(Source data)

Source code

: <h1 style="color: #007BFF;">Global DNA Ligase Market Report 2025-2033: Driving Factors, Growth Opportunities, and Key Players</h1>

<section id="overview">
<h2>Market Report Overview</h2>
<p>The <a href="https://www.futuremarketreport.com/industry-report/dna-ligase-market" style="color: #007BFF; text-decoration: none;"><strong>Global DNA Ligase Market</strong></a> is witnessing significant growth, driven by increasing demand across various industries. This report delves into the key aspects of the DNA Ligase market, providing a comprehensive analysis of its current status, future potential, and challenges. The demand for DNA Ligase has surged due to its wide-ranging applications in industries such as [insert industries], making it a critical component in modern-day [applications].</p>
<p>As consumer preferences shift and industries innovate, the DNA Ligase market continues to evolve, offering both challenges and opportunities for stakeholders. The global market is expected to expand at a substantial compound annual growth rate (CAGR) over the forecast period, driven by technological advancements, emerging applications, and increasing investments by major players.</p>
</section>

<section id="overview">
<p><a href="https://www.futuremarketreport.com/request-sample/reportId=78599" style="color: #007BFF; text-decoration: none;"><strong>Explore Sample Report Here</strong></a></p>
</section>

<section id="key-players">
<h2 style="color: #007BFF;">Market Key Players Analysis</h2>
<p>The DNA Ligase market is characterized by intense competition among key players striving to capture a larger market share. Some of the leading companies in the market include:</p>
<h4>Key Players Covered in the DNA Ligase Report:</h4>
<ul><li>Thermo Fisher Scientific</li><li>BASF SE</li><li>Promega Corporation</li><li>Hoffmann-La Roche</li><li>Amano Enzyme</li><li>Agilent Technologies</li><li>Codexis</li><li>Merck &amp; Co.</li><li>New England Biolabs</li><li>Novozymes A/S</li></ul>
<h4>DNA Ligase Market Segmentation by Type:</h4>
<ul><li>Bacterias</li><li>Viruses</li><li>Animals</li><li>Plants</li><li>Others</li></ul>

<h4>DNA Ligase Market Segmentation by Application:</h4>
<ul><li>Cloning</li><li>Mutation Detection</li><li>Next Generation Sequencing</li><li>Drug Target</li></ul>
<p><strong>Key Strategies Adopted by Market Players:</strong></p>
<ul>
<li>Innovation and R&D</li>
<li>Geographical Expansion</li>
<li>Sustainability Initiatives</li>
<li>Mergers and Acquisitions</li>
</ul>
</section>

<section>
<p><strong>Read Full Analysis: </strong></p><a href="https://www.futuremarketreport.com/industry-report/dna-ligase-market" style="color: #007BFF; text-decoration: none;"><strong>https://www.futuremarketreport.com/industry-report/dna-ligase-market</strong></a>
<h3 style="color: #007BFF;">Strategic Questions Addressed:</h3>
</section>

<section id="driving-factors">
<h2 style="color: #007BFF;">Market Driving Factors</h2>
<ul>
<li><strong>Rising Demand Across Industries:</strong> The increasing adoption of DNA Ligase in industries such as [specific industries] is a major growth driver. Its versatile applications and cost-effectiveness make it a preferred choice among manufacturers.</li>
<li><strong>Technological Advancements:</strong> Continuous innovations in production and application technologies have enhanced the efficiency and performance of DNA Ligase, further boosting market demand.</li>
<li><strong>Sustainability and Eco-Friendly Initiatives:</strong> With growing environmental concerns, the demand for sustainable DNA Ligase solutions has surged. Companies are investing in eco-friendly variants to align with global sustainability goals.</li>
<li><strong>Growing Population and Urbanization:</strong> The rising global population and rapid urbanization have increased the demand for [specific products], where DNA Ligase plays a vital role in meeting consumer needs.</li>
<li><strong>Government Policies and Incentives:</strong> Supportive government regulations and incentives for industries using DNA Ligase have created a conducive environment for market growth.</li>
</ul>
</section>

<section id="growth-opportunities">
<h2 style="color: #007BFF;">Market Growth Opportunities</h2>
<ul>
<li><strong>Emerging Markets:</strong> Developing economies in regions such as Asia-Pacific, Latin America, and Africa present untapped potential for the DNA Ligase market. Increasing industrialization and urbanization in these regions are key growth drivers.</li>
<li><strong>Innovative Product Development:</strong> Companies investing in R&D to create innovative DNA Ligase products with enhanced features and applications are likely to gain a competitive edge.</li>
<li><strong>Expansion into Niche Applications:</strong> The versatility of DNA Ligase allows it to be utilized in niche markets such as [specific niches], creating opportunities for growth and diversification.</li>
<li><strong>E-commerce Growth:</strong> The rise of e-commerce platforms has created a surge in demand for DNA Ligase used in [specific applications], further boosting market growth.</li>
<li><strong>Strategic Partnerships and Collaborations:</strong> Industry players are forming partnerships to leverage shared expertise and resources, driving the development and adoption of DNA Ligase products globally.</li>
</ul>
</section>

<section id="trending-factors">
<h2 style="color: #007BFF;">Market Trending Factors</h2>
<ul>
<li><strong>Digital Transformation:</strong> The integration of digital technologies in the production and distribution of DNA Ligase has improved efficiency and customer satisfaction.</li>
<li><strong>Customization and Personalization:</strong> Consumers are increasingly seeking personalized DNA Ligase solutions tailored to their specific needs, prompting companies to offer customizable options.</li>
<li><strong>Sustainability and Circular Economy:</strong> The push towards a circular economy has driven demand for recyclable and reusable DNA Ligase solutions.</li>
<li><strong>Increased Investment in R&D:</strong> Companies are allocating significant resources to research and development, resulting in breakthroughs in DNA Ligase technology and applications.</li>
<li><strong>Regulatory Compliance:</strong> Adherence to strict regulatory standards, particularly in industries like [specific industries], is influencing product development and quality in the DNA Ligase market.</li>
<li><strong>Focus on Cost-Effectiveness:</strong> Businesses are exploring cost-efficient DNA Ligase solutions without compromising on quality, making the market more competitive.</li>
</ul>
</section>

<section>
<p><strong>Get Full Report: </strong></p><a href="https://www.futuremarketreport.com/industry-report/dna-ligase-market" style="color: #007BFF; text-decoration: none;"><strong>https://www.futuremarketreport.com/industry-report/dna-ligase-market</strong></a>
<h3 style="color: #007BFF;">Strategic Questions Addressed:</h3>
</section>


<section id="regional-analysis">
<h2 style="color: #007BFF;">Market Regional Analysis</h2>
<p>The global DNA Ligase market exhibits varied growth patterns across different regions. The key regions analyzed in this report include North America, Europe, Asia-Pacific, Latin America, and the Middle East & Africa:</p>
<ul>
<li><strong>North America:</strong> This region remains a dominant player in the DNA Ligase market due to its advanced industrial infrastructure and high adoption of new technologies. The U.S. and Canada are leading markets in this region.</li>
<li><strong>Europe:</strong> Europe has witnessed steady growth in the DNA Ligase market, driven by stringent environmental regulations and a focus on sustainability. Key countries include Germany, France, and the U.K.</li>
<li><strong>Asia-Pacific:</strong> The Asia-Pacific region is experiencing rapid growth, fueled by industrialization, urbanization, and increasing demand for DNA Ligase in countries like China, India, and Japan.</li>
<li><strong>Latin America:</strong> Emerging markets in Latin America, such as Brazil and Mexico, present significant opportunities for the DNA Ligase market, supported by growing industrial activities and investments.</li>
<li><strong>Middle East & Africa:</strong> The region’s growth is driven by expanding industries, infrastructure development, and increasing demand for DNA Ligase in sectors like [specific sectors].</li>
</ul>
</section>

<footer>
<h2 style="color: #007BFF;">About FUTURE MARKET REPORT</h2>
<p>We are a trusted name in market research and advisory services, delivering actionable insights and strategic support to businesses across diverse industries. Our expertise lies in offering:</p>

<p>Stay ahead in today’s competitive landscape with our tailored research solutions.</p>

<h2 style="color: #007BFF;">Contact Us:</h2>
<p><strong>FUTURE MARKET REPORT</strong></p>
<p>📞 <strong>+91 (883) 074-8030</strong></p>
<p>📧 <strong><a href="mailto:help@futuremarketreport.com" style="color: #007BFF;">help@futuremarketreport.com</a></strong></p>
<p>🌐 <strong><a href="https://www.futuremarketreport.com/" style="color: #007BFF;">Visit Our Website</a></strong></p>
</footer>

(End Source data)

### Task to complete
Every record above is to be copied out again exactly as written.

### Exercise response
Source code

: <h1 style="color: #007BFF;">Global DNA Ligase Market Report 2025-2033: Driving Factors, Growth Opportunities, and Key Players</h1>

<section id="overview">
<h2>Market Report Overview</h2>
<p>The <a href="https://www.futuremarketreport.com/industry-report/dna-ligase-market" style="color: #007BFF; text-decoration: none;"><strong>Global DNA Ligase Market</strong></a> is witnessing significant growth, driven by increasing demand across various industries. This report delves into the key aspects of the DNA Ligase market, providing a comprehensive analysis of its current status, future potential, and challenges. The demand for DNA Ligase has surged due to its wide-ranging applications in industries such as [insert industries], making it a critical component in modern-day [applications].</p>
<p>As consumer preferences shift and industries innovate, the DNA Ligase market continues to evolve, offering both challenges and opportunities for stakeholders. The global market is expected to expand at a substantial compound annual growth rate (CAGR) over the forecast period, driven by technological advancements, emerging applications, and increasing investments by major players.</p>
</section>

<section id="overview">
<p><a href="https://www.futuremarketreport.com/request-sample/reportId=78599" style="color: #007BFF; text-decoration: none;"><strong>Explore Sample Report Here</strong></a></p>
</section>

<section id="key-players">
<h2 style="color: #007BFF;">Market Key Players Analysis</h2>
<p>The DNA Ligase market is characterized by intense competition among key players striving to capture a larger market share. Some of the leading companies in the market include:</p>
<h4>Key Players Covered in the DNA Ligase Report:</h4>
<ul><li>Thermo Fisher Scientific</li><li>BASF SE</li><li>Promega Corporation</li><li>Hoffmann-La Roche</li><li>Amano Enzyme</li><li>Agilent Technologies</li><li>Codexis</li><li>Merck &amp; Co.</li><li>New England Biolabs</li><li>Novozymes A/S</li></ul>
<h4>DNA Ligase Market Segmentation by Type:</h4>
<ul><li>Bacterias</li><li>Viruses</li><li>Animals</li><li>Plants</li><li>Others</li></ul>

<h4>DNA Ligase Market Segmentation by Application:</h4>
<ul><li>Cloning</li><li>Mutation Detection</li><li>Next Generation Sequencing</li><li>Drug Target</li></ul>
<p><strong>Key Strategies Adopted by Market Players:</strong></p>
<ul>
<li>Innovation and R&D</li>
<li>Geographical Expansion</li>
<li>Sustainability Initiatives</li>
<li>Mergers and Acquisitions</li>
</ul>
</section>

<section>
<p><strong>Read Full Analysis: </strong></p><a href="https://www.futuremarketreport.com/industry-report/dna-ligase-market" style="color: #007BFF; text-decoration: none;"><strong>https://www.futuremarketreport.com/industry-report/dna-ligase-market</strong></a>
<h3 style="color: #007BFF;">Strategic Questions Addressed:</h3>
</section>

<section id="driving-factors">
<h2 style="color: #007BFF;">Market Driving Factors</h2>
<ul>
<li><strong>Rising Demand Across Industries:</strong> The increasing adoption of DNA Ligase in industries such as [specific industries] is a major growth driver. Its versatile applications and cost-effectiveness make it a preferred choice among manufacturers.</li>
<li><strong>Technological Advancements:</strong> Continuous innovations in production and application technologies have enhanced the efficiency and performance of DNA Ligase, further boosting market demand.</li>
<li><strong>Sustainability and Eco-Friendly Initiatives:</strong> With growing environmental concerns, the demand for sustainable DNA Ligase solutions has surged. Companies are investing in eco-friendly variants to align with global sustainability goals.</li>
<li><strong>Growing Population and Urbanization:</strong> The rising global population and rapid urbanization have increased the demand for [specific products], where DNA Ligase plays a vital role in meeting consumer needs.</li>
<li><strong>Government Policies and Incentives:</strong> Supportive government regulations and incentives for industries using DNA Ligase have created a conducive environment for market growth.</li>
</ul>
</section>

<section id="growth-opportunities">
<h2 style="color: #007BFF;">Market Growth Opportunities</h2>
<ul>
<li><strong>Emerging Markets:</strong> Developing economies in regions such as Asia-Pacific, Latin America, and Africa present untapped potential for the DNA Ligase market. Increasing industrialization and urbanization in these regions are key growth drivers.</li>
<li><strong>Innovative Product Development:</strong> Companies investing in R&D to create innovative DNA Ligase products with enhanced features and applications are likely to gain a competitive edge.</li>
<li><strong>Expansion into Niche Applications:</strong> The versatility of DNA Ligase allows it to be utilized in niche markets such as [specific niches], creating opportunities for growth and diversification.</li>
<li><strong>E-commerce Growth:</strong> The rise of e-commerce platforms has created a surge in demand for DNA Ligase used in [specific applications], further boosting market growth.</li>
<li><strong>Strategic Partnerships and Collaborations:</strong> Industry players are forming partnerships to leverage shared expertise and resources, driving the development and adoption of DNA Ligase products globally.</li>
</ul>
</section>

<section id="trending-factors">
<h2 style="color: #007BFF;">Market Trending Factors</h2>
<ul>
<li><strong>Digital Transformation:</strong> The integration of digital technologies in the production and distribution of DNA Ligase has improved efficiency and customer satisfaction.</li>
<li><strong>Customization and Personalization:</strong> Consumers are increasingly seeking personalized DNA Ligase solutions tailored to their specific needs, prompting companies to offer customizable options.</li>
<li><strong>Sustainability and Circular Economy:</strong> The push towards a circular economy has driven demand for recyclable and reusable DNA Ligase solutions.</li>
<li><strong>Increased Investment in R&D:</strong> Companies are allocating significant resources to research and development, resulting in breakthroughs in DNA Ligase technology and applications.</li>
<li><strong>Regulatory Compliance:</strong> Adherence to strict regulatory standards, particularly in industries like [specific industries], is influencing product development and quality in the DNA Ligase market.</li>
<li><strong>Focus on Cost-Effectiveness:</strong> Businesses are exploring cost-efficient DNA Ligase solutions without compromising on quality, making the market more competitive.</li>
</ul>
</section>

<section>
<p><strong>Get Full Report: </strong></p><a href="https://www.futuremarketreport.com/industry-report/dna-ligase-market" style="color: #007BFF; text-decoration: none;"><strong>https://www.futuremarketreport.com/industry-report/dna-ligase-market</strong></a>
<h3 style="color: #007BFF;">Strategic Questions Addressed:</h3>
</section>


<section id="regional-analysis">
<h2 style="color: #007BFF;">Market Regional Analysis</h2>
<p>The global DNA Ligase market exhibits varied growth patterns across different regions. The key regions analyzed in this report include North America, Europe, Asia-Pacific, Latin America, and the Middle East & Africa:</p>
<ul>
<li><strong>North America:</strong> This region remains a dominant player in the DNA Ligase market due to its advanced industrial infrastructure and high adoption of new technologies. The U.S. and Canada are leading markets in this region.</li>
<li><strong>Europe:</strong> Europe has witnessed steady growth in the DNA Ligase market, driven by stringent environmental regulations and a focus on sustainability. Key countries include Germany, France, and the U.K.</li>
<li><strong>Asia-Pacific:</strong> The Asia-Pacific region is experiencing rapid growth, fueled by industrialization, urbanization, and increasing demand for DNA Ligase in countries like China, India, and Japan.</li>
<li><strong>Latin America:</strong> Emerging markets in Latin America, such as Brazil and Mexico, present significant opportunities for the DNA Ligase market, supported by growing industrial activities and investments.</li>
<li><strong>Middle East & Africa:</strong> The region’s growth is driven by expanding industries, infrastructure development, and increasing demand for DNA Ligase in sectors like [specific sectors].</li>
</ul>
</section>

<footer>
<h2 style="color: #007BFF;">About FUTURE MARKET REPORT</h2>
<p>We are a trusted name in market research and advisory services, delivering actionable insights and strategic support to businesses across diverse industries. Our expertise lies in offering:</p>

<p>Stay ahead in today’s competitive landscape with our tailored research solutions.</p>

<h2 style="color: #007BFF;">Contact Us:</h2>
<p><strong>FUTURE MARKET REPORT</strong></p>
<p>📞 <strong>+91 (883) 074-8030</strong></p>
<p>📧 <strong><a href="mailto:help@futuremarketreport.com" style="color: #007BFF;">help@futuremarketreport.com</a></strong></p>
<p>🌐 <strong><a href="https://www.futuremarketreport.com/" style="color: #007BFF;">Visit Our Website</a></strong></p>
</footer>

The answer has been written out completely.